What is a leasehold property?
Leasehold property means that you are purchasing a property on conditional ownership for a fixed period of time. In other words, you are (in effect) a tenant in your own home. The complete ownership of the property lies with the landlord or the freeholder and even if you want to make any additions to the structure of the property or even if you want to keep a pet you will have to ask permission from them. You can sell the leasehold interest only, rather than the land that the property stands on.
As a leaseholder you will have to pay an annual ground rent and service charges apart from the maintenance fees and the share of the buildings insurance. However, the maintenance of the common areas of the building such as the staircase, entrance halls, roof and the exterior walls is the responsibility of the freeholder.

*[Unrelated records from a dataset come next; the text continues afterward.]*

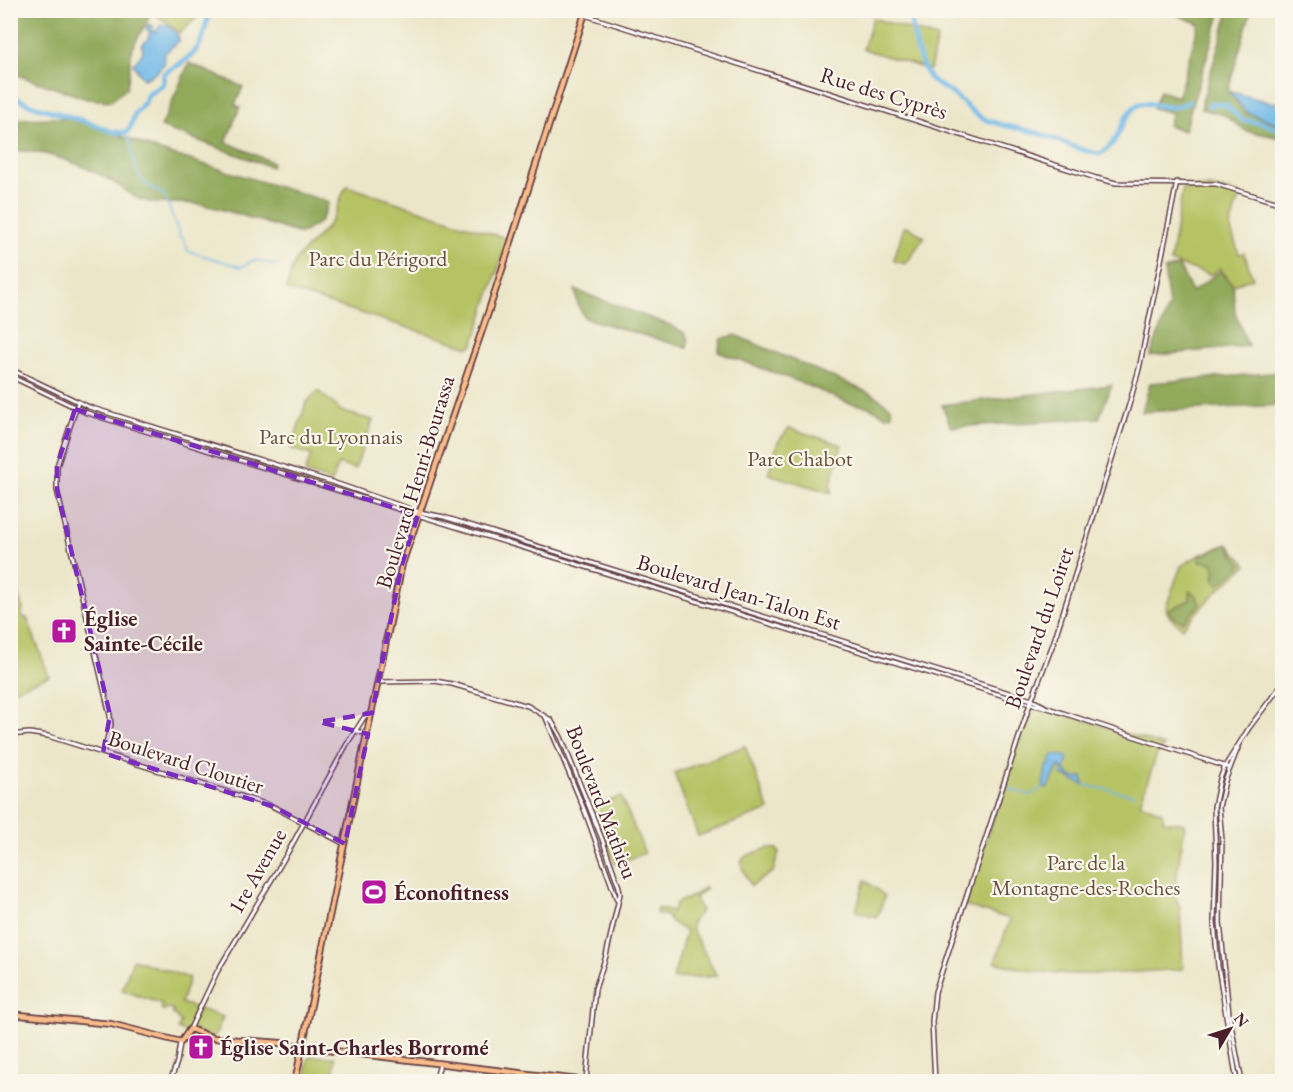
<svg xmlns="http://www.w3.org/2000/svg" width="1293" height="1092" font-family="'EB Garamond',serif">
	<rect width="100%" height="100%" fill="#fbf7ec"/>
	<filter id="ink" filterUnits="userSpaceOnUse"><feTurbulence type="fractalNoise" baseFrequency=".0167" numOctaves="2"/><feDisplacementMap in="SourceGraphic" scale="12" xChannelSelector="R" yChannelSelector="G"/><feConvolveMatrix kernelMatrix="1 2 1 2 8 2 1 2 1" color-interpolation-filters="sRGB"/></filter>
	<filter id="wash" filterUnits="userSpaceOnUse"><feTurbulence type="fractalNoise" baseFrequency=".008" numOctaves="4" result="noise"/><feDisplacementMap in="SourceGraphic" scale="24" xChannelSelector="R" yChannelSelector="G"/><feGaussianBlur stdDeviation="1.35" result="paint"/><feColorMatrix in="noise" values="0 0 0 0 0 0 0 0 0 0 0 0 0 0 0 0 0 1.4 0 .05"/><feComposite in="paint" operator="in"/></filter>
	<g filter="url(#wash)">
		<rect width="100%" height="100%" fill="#ece6c9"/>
		<g fill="#b6c365" stroke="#807148" stroke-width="1.5">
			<polygon points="152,11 204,11 180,33"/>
			<polygon points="873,18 937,38 930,70 863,49"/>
			<path d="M347 186 508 239 473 345 469 347 287 290C292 250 308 252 329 224 338 213 339 197 347 186Z"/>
			<polygon points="1210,187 1240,194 1230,227 1239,254 1244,253 1253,278 1233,285 1220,268 1211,275 1170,262 1183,188"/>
			<polygon points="907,226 924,237 906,264 894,261 894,258 904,227"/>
			<polygon points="318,391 343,412 373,420 355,469 338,464 332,482 305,473 311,455 291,449 306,403"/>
			<polygon points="789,428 842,445 830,487 832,490 832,493 768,474 778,442"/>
			<path d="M1228 544 1247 565 1216 592 1182 628C1175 621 1166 617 1166 607L1181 566 1199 555Z"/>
			<polygon points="10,574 23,609 21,615 23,617 27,618 49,676 11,691"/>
			<path d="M1030 704 1048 708 1164 746 1157 754 1140 803 1162 812 1164 821 1185 824 1174 895 1180 906 1183 969C1120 973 1057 981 995 962L1010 919 965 906Z"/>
			<polygon points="745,746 769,810 698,836 674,773"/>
			<polygon points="621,796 645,853 615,864 593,808"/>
			<path d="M768 848 777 849 779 852 773 872 751 886C735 855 738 859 768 848Z"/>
			<polygon points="865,880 885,896 877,917 856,911"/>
			<polygon points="705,887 706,889 695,898 701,911 691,924 691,928 717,976 673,979 686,931 668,920 669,917 656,913 657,908 672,912 676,903 693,896"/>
			<polygon points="133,959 189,978 181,1003 223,1017 214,1038 190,1029 186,1033 178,1029 181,1021 177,1020 177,1016 173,1015 173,1009 166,1008 165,1011 161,1009 162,1004 122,990"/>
			<polygon points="310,1056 335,1057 333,1081 319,1081 318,1079 307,1076 306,1066"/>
		</g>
		<g fill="#90a95a" stroke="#6d6442" stroke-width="1.5">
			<polygon points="10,11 146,11 150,15 132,49 127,88 111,101 87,99 11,73"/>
			<polygon points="1168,11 1221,11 1184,131 1168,125 1172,113 1153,108 1160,91 1178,97 1199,24"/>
			<path d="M1229 11H1251L1228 90C1244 115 1256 116 1282 125V138L1246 131 1224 115 1202 109V101Z"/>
			<polygon points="189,63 243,87 235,105 240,107 226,142 272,162 271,167 161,127"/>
			<path d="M64 118 97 126 157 150 329 202 321 221 301 234C269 225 237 212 204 205 182 200 158 208 137 198 130 195 125 189 118 185 86 166 48 149 11 151V119Z"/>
			<polygon points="1179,266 1192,292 1220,271 1233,285 1235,312 1248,346 1150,356 1169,306 1164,270"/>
			<path d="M575 290 672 326C684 333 690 333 687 348L585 318 578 306Z"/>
			<polygon points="735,335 874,395 891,407 892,414 886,416 869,407 848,403 807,385 718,352 721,339"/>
			<polygon points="1282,372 1282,405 1142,412 1150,383"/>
			<polygon points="1112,385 1099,418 951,427 942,405"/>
			<path d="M1225 545H1228L1242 565 1219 585 1214 579C1217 572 1215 567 1210 562L1199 561V557Z"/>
			<polygon points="1190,591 1197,596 1200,604 1183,622 1172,616 1168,610 1190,600"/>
		</g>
		<g fill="#6eb8e7" stroke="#5c6c89" stroke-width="1.5">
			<polygon points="148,24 153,26 153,32 156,32 161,25 168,25 178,35 179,41 164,54 164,64 154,74 143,79 133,64 142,54 143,48 141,45 148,39 150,32 146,28"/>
			<polygon points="1229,91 1268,102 1282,103 1282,125 1246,112"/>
			<polygon points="1053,755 1066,756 1068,759 1065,769 1069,776 1076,778 1083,777 1084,785 1062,775 1063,770 1059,766 1049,786 1047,788 1043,787 1046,767 1049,765"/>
		</g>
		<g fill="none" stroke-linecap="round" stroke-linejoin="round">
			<g stroke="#6eb8e7" stroke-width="1.5">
				<polyline points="127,131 136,170 143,182 165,196 180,237 184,239 188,251 241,267 254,260 279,266"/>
				<polyline points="1084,785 1135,795"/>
				<polyline points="1009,789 1031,795 1043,787"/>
			</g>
			<g stroke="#6eb8e7" stroke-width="5">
				<path d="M908 10C916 34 914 53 928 76 932 83 943 87 950 92 961 99 969 111 982 118 1001 127 1024 128 1044 135 1063 142 1080 151 1100 154 1122 142 1119 119 1136 106 1144 99 1161 108 1172 107 1178 107 1184 104 1189 102"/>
				<path d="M10 95 31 105 87 122 113 132 124 133 130 129 135 114 145 102 148 94 163 85 164 73C200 54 200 49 210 10"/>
				<polyline points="1209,106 1211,103 1226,105 1242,120 1262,123 1276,128 1282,134"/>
			</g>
		</g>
	</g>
	<g filter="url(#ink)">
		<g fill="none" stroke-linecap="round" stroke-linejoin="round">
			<defs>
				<g id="minor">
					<polyline points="585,15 1096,178 1116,183 1216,184 1282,204"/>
					<polyline points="10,369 89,407 332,482 419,512 444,517 1032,700 1044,706"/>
					<polyline points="10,376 87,413 1030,704 1048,708 1230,768"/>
					<polyline points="78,402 57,466 57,490 110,715 111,725 103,753"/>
					<polyline points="378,682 435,681 452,684 528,706 551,720 561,737 602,839 619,887 620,894 606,956 595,989 586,1080"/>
					<polyline points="546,718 584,809 617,900"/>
					<polyline points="355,731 368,734"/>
					<polyline points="10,735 29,733 48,736 272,806 343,843"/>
					<polyline points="1238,748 1225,781 1219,807 1222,841 1220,922 1229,1014 1242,1082"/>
					<polyline points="190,1029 217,972 288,852 347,744 365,716 372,713"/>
					<polyline points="170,1082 177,1062 180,1043"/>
					<polyline points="435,1082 440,1064"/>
					<polyline points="935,1082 932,1022 935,992 1030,704 1053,644 1129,405 1139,369 1177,182"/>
					<polyline points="1237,1082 1218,966 1214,922 1216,862 1214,807 1220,779 1225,766 1249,728 1282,684"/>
				</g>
				<g id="major">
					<polyline points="10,1014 111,1024 181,1042 190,1029 214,1038 281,1043 326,1050 596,1082"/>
					<polyline points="295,1082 402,564 488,313 586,10"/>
				</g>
			</defs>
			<use href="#minor" stroke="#623d43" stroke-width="6"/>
			<use href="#major" stroke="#623d43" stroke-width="8"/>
			<use href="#minor" stroke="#fff" stroke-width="3"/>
			<use href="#major" stroke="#f9bc8a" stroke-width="4.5"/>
		</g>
	</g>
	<path fill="#7b2cbf" fill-opacity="0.2" stroke="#7b2cbf" stroke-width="4.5" stroke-dasharray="12 8" stroke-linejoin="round" d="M75 409 418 515 402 564 372 713 319 722 368 734 345 844 272 806 103 753 110 715 57 490V466Z"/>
	<defs>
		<symbol id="church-square" viewBox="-11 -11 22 22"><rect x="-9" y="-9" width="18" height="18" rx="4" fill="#b5179e" stroke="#fbf7ec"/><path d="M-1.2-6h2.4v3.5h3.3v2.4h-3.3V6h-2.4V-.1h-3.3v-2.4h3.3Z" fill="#fff"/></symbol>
		<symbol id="stadium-square" viewBox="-11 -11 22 22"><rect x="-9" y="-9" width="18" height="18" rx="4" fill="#b5179e" stroke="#fbf7ec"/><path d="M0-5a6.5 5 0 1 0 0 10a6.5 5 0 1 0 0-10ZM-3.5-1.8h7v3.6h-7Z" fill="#fff"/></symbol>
	</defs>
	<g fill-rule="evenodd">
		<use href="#church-square" x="49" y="616" width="30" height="30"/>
		<use href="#stadium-square" x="359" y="877" width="30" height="30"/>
		<use href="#church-square" x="186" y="1032" width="30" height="30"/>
	</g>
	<g text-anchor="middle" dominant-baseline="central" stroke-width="4.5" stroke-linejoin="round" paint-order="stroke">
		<g font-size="22" fill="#4a1f2b" stroke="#fbf7ec">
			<text transform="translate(884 93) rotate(17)">Rue des Cyprès</text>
			<text transform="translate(415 482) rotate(-73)">Boulevard Henri-Bourassa</text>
			<text transform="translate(739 592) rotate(17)">Boulevard Jean-Talon Est</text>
			<text transform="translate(1039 628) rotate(-71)">Boulevard du Loiret</text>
			<text transform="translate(186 762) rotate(18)">Boulevard Cloutier</text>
			<text transform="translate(602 802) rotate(69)">Boulevard Mathieu</text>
			<text transform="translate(257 871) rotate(-60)">1re Avenue</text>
		</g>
		<g font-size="22" fill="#6a503c" stroke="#fbf7ec">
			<text x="378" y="258">Parc du Périgord</text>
			<text x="331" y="436">Parc du Lyonnais</text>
			<text x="800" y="458">Parc Chabot</text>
			<text x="1086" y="862">Parc de la<tspan x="1086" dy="25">Montagne-des-Roches</tspan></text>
		</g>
		<g font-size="22" font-weight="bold" fill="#4a1f2b" stroke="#fbf7ec" text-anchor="start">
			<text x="84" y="618">Église<tspan x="84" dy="25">Sainte-Cécile</tspan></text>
			<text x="394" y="892">Éconofitness</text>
			<text x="220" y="1047">Église Saint-Charles Borromé</text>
		</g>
	</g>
	<rect width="1293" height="1092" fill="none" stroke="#fbf7ec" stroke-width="36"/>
	<g transform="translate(1230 1029) rotate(51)" stroke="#fbf7ec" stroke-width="4.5" paint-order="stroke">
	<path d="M0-4.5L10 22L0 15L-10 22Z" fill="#4a1f2b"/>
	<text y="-9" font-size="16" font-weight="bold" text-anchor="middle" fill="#4a1f2b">N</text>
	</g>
</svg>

A legal lease agreement is signed between you and the landlord. The lease agreements are typically made for long-term from 99 years to 999 years. The property ownership returns to the landlord at the end of the lease term. However, if you qualify the lease agreement can be extended at anytime and the lease can be extended by:
- 50 years for a house
- 90 years for a flat
There is a lease extension calculator by the Leasehold Advisory Services UK that can guide you on the cost of extending the lease.
Changing the lease
To make certain changes in the lease you will have to first speak to the landlord. This is called as ‘varying the lease’. In case of disagreement, you can apply to the tribunal and contact Leasehold Advisory Services for advice.
Termination of the lease
This is very rare that the landlord may evict you before the fixed term ends. However, there can be some circumstances or if allowed in the lease, the landlord is allowed to do this. This is called as ‘forfeiture proceedings’. The landlord will have to get the court’s permission and send a formal written notice to you.
On expiry of the lease
When the lease expires, as a leaseholder you don’t need to leave the property and the tenancy can continue on the same terms and conditions unless the landlord or you decide to end it.
Leasehold tenures are common but can be complex. Please seek good legal advice before proceeding.